Material provided

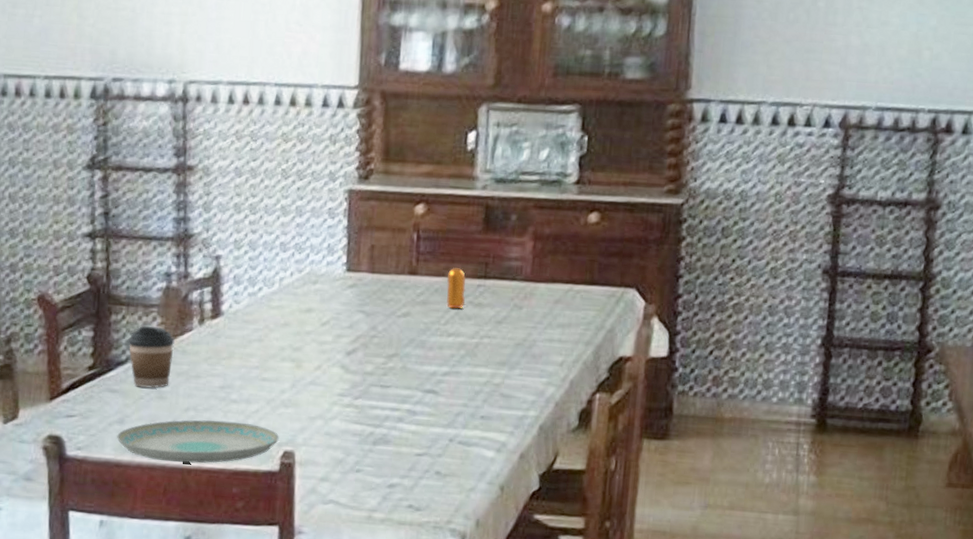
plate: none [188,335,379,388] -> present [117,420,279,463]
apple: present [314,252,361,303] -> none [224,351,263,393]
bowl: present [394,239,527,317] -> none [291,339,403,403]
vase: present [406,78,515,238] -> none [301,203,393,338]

Your task
Copy every line of the data word for word, omitting the images.

Exercise result
plate: none [188,335,379,388] -> present [117,420,279,463]
apple: present [314,252,361,303] -> none [224,351,263,393]
bowl: present [394,239,527,317] -> none [291,339,403,403]
vase: present [406,78,515,238] -> none [301,203,393,338]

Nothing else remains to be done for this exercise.